#### Extracted information
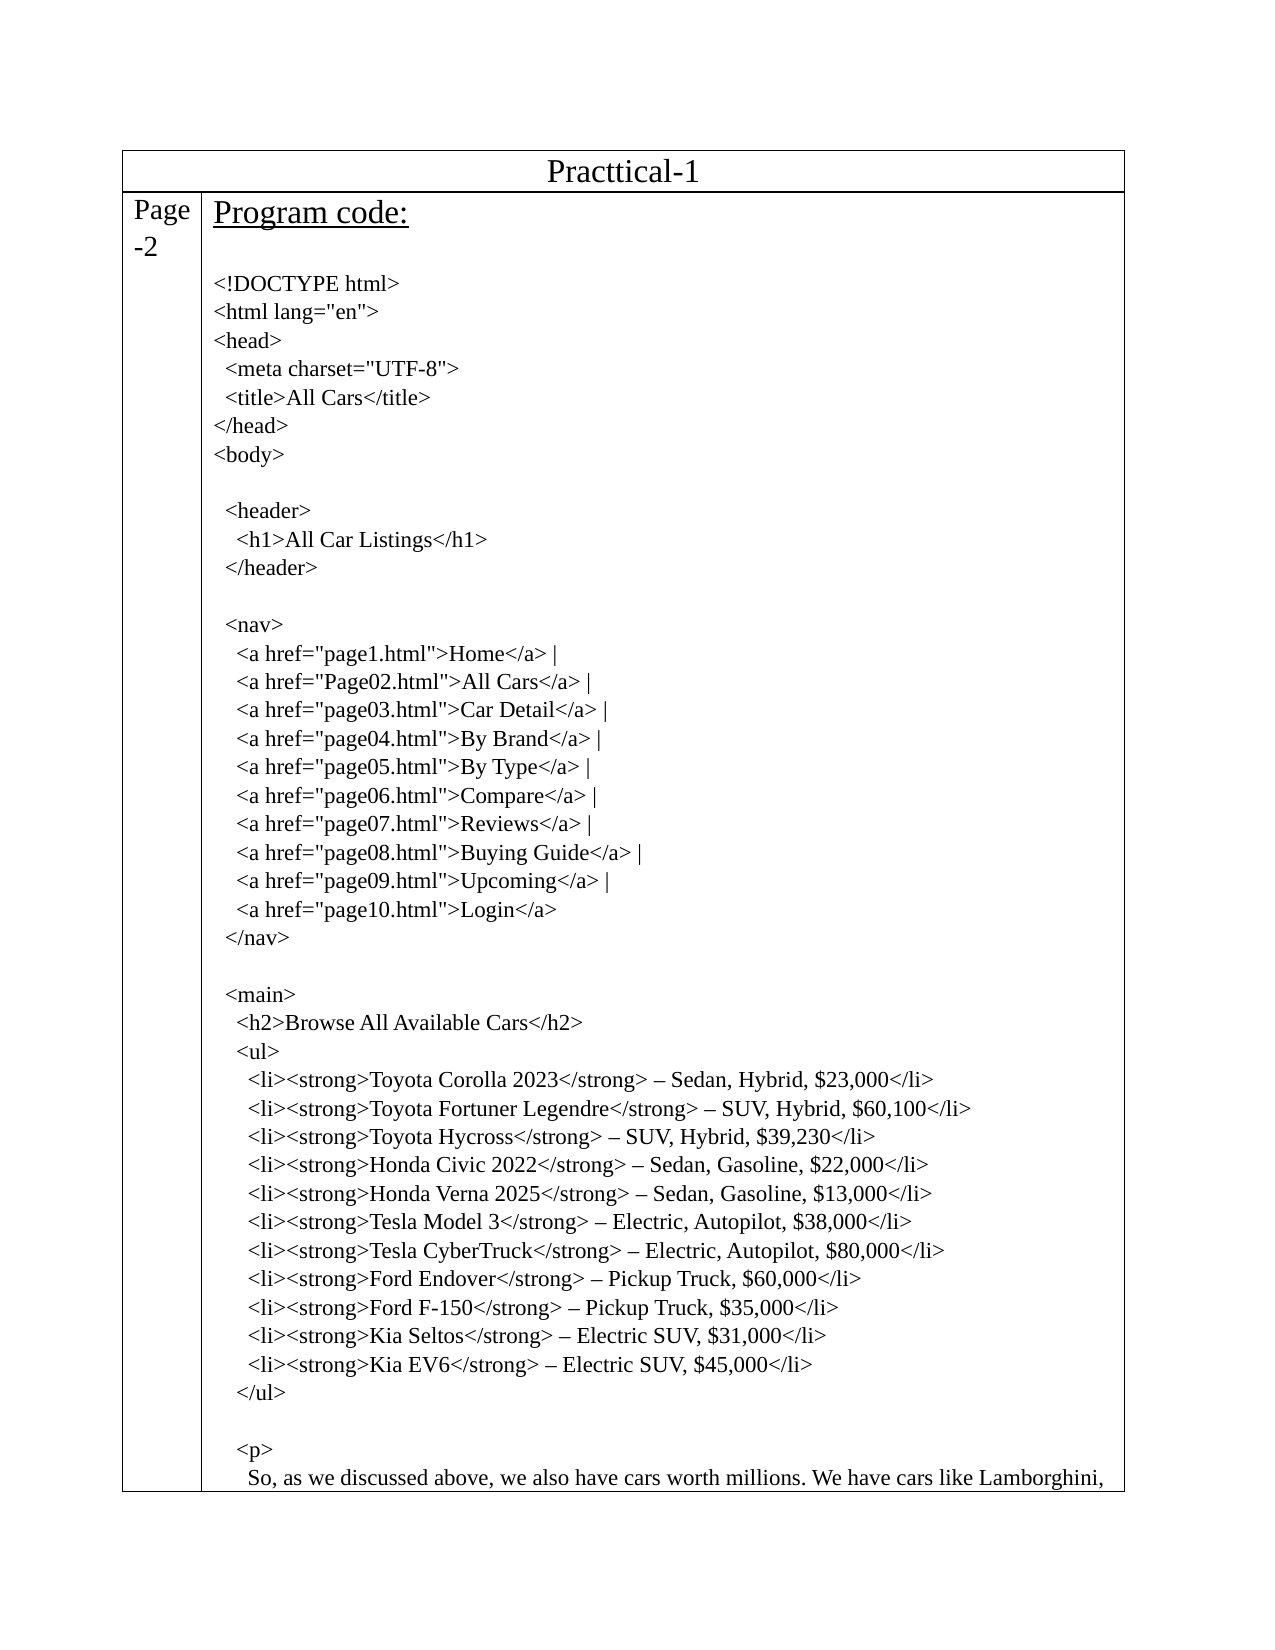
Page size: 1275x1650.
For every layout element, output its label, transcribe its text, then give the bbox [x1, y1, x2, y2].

table_cell Page-2 [123, 193, 201, 1491]
table_header Practtical-1 [123, 151, 1124, 191]
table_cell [202, 193, 1124, 1491]
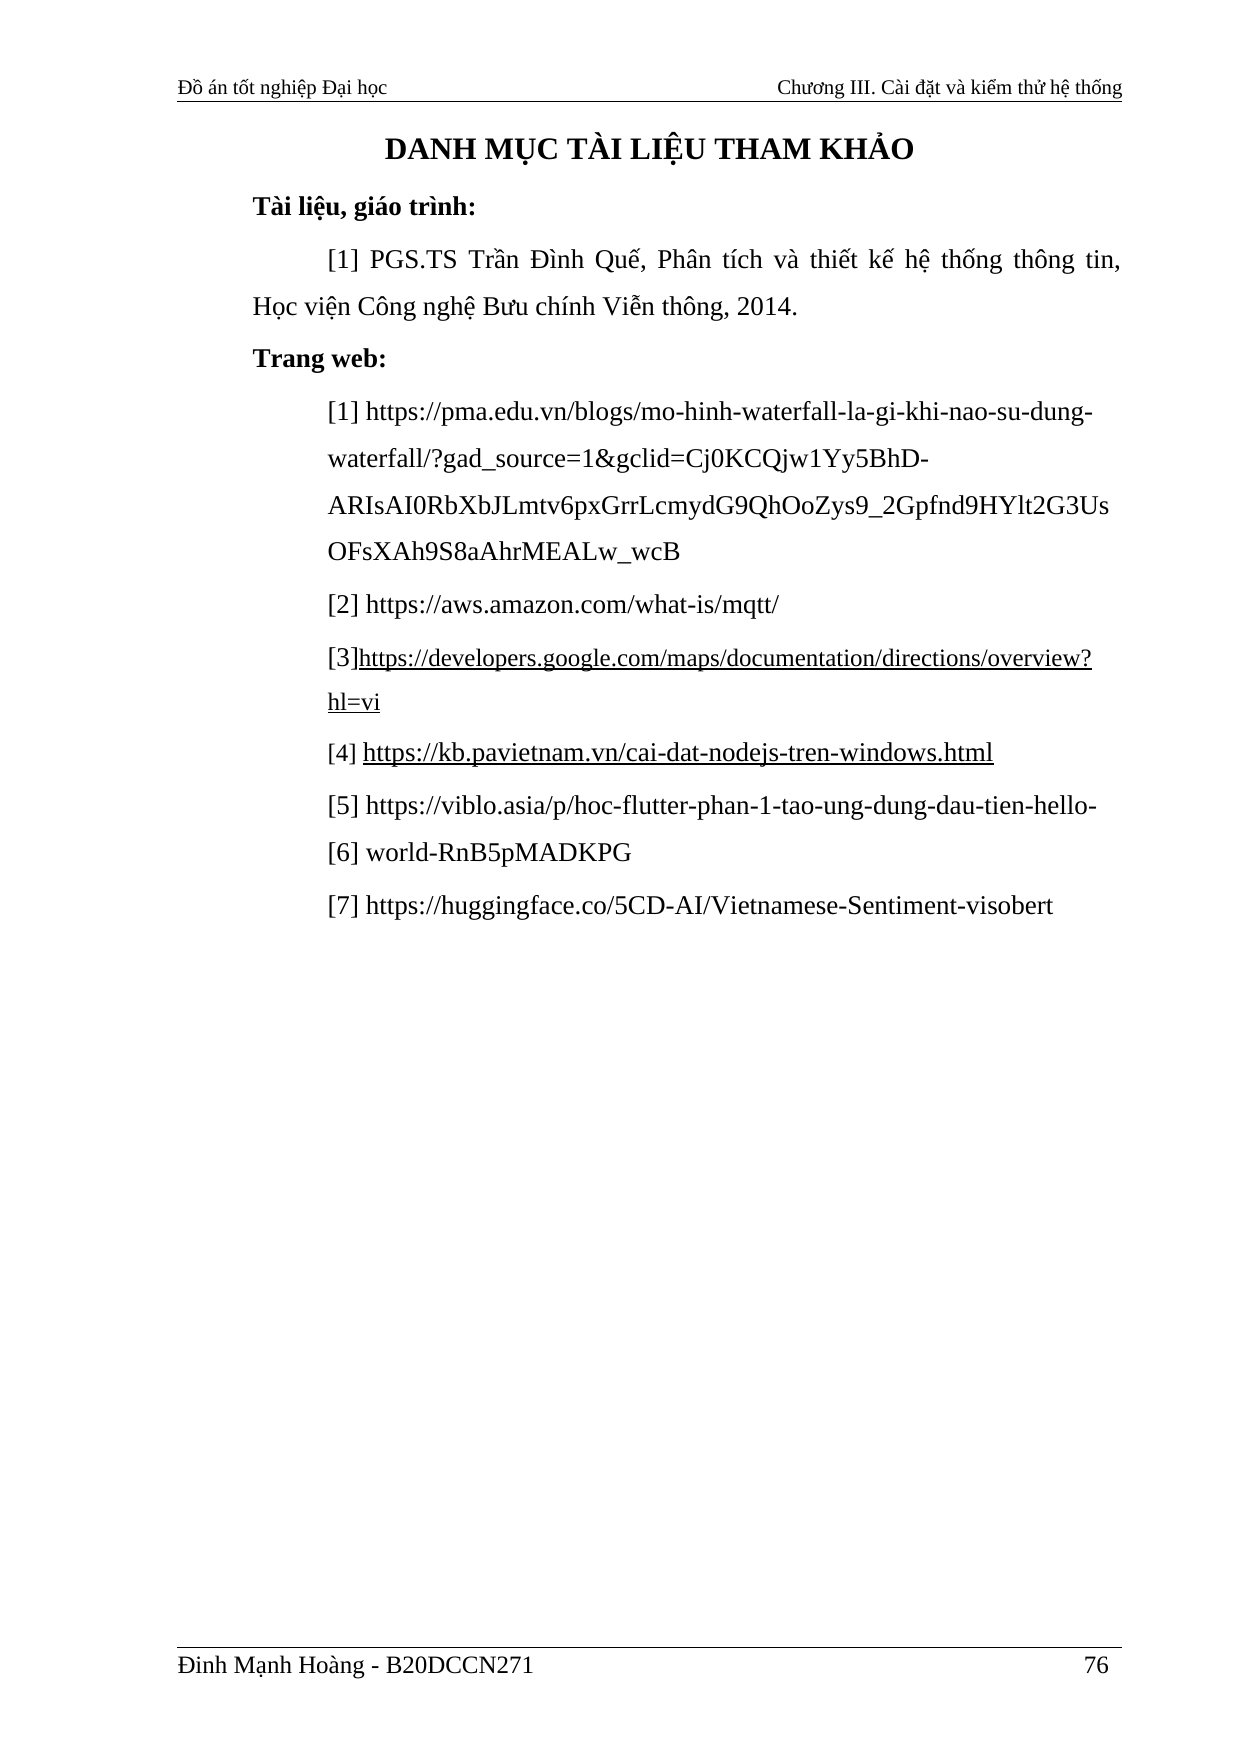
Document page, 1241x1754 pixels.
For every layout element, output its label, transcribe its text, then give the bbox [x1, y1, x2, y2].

text [1] PGS.TS Trần Đình Quế, Phân tích và thiết kế hệ thống thông tin, Học viện Công nghệ Bưu chính Viễn thông, 2014. [252, 243, 1122, 321]
text Tài liệu, giáo trình: [177, 190, 1122, 221]
text [3]https://developers.google.com/maps/documentation/directions/overview?hl=vi [327, 641, 1122, 716]
text [4] https://kb.pavietnam.vn/cai-dat-nodejs-tren-windows.html [327, 736, 1122, 767]
subtitle DANH MỤC TÀI LIỆU THAM KHẢO [177, 130, 1122, 166]
text [7] https://huggingface.co/5CD-AI/Vietnamese-Sentiment-visobert [327, 889, 1122, 920]
text [1] https://pma.edu.vn/blogs/mo-hinh-waterfall-la-gi-khi-nao-su-dung-waterfall/?gad_source=1&gclid=Cj0KCQjw1Yy5BhD-ARIsAI0RbXbJLmtv6pxGrrLcmydG9QhOoZys9_2Gpfnd9HYlt2G3UsOFsXAh9S8aAhrMEALw_wcB [327, 396, 1122, 567]
text [5] https://viblo.asia/p/hoc-flutter-phan-1-tao-ung-dung-dau-tien-hello-[6] world-RnB5pMADKPG [327, 789, 1122, 867]
text Trang web: [177, 343, 1122, 374]
text [2] https://aws.amazon.com/what-is/mqtt/ [327, 588, 1122, 619]
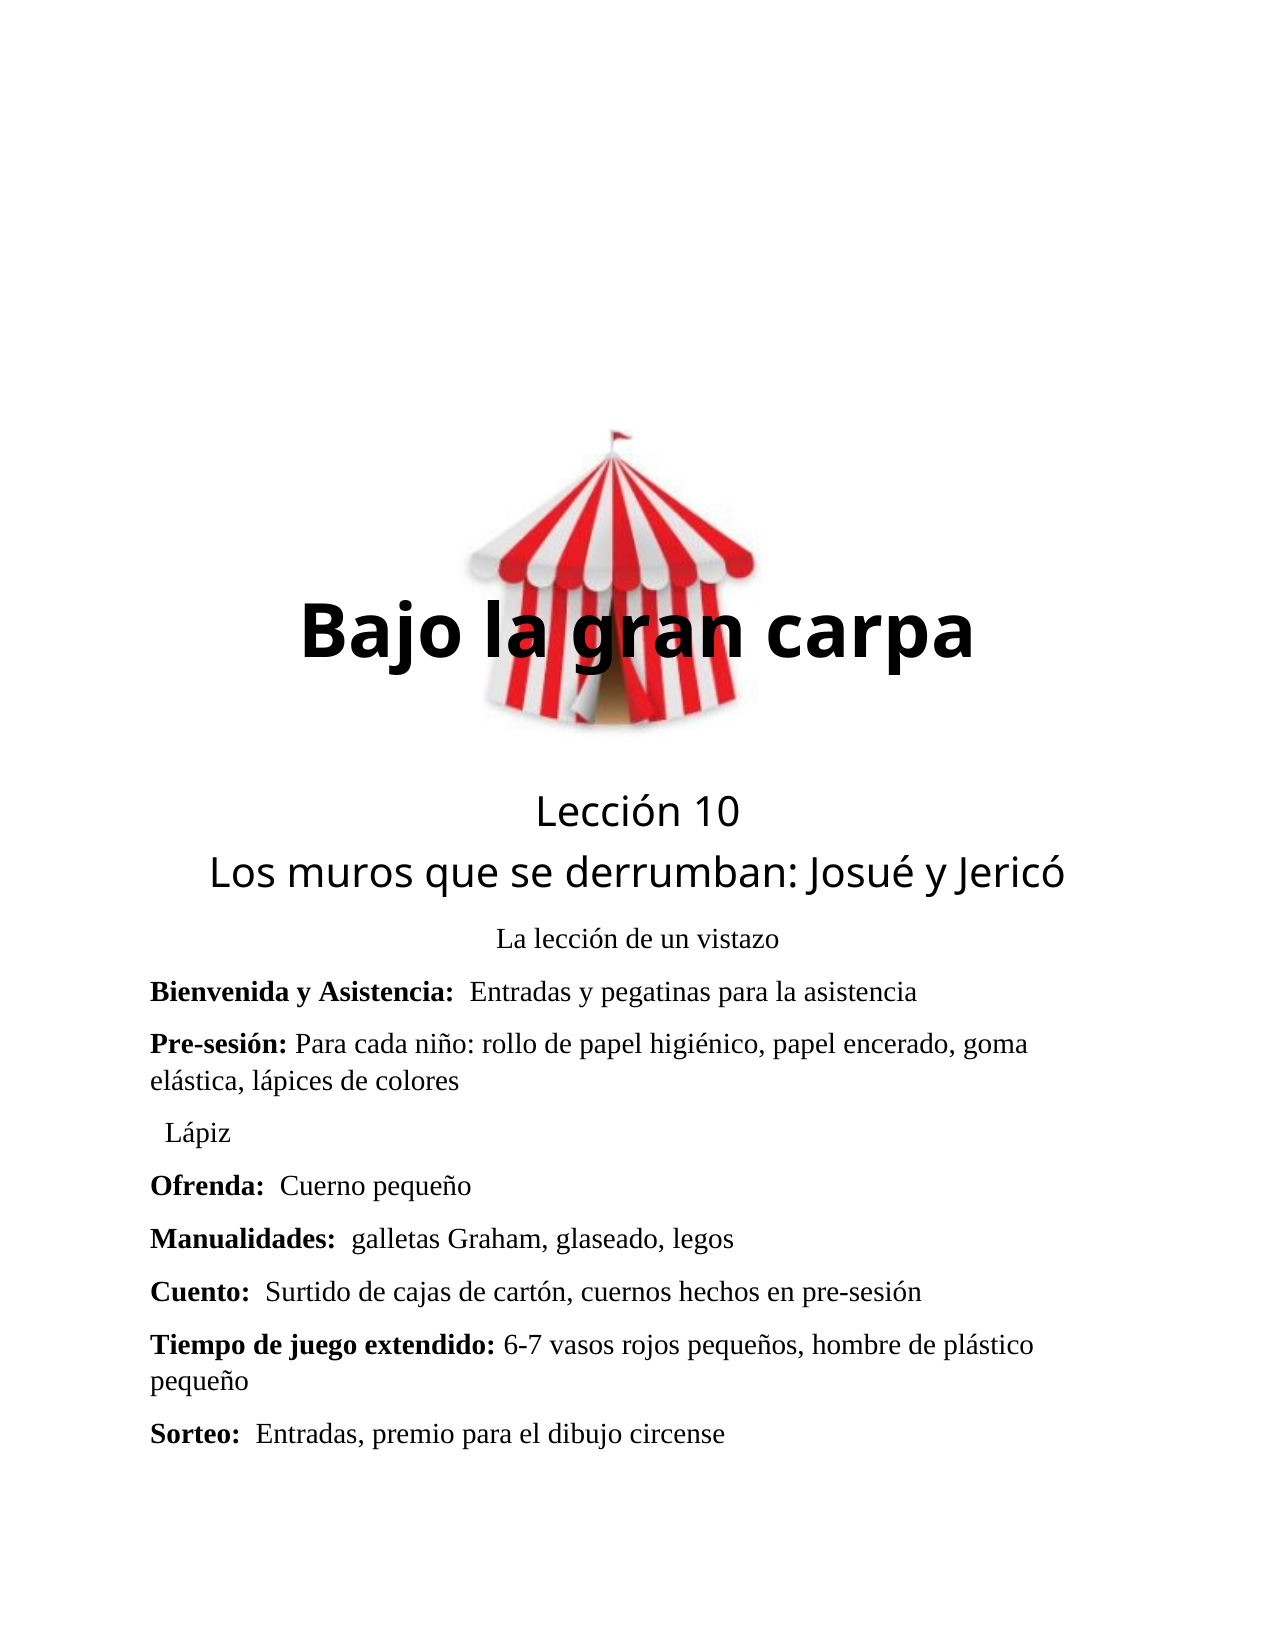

#### Your goal
Repeat the records in full and exactly, leaving every picture out.

#### Problem solution
Page size: 1275x1650.
For every layout element, output its label, transcribe its text, then give the bbox [x1, y1, x2, y2].

table_cell Page-2 [123, 193, 201, 1491]
table_header Practtical-1 [123, 151, 1124, 191]
table_cell [202, 193, 1124, 1491]
Document page, 1241x1754 pixels.
For every layout element, output its label, transcribe its text, then give the bbox [x1, y1, x2, y2].

text [1] PGS.TS Trần Đình Quế, Phân tích và thiết kế hệ thống thông tin, Học viện Công nghệ Bưu chính Viễn thông, 2014. [252, 243, 1122, 321]
text Tài liệu, giáo trình: [177, 190, 1122, 221]
text [3]https://developers.google.com/maps/documentation/directions/overview?hl=vi [327, 641, 1122, 716]
text [4] https://kb.pavietnam.vn/cai-dat-nodejs-tren-windows.html [327, 736, 1122, 767]
subtitle DANH MỤC TÀI LIỆU THAM KHẢO [177, 130, 1122, 166]
text [7] https://huggingface.co/5CD-AI/Vietnamese-Sentiment-visobert [327, 889, 1122, 920]
text [1] https://pma.edu.vn/blogs/mo-hinh-waterfall-la-gi-khi-nao-su-dung-waterfall/?gad_source=1&gclid=Cj0KCQjw1Yy5BhD-ARIsAI0RbXbJLmtv6pxGrrLcmydG9QhOoZys9_2Gpfnd9HYlt2G3UsOFsXAh9S8aAhrMEALw_wcB [327, 396, 1122, 567]
text [5] https://viblo.asia/p/hoc-flutter-phan-1-tao-ung-dung-dau-tien-hello-[6] world-RnB5pMADKPG [327, 789, 1122, 867]
text Trang web: [177, 343, 1122, 374]
text [2] https://aws.amazon.com/what-is/mqtt/ [327, 588, 1122, 619]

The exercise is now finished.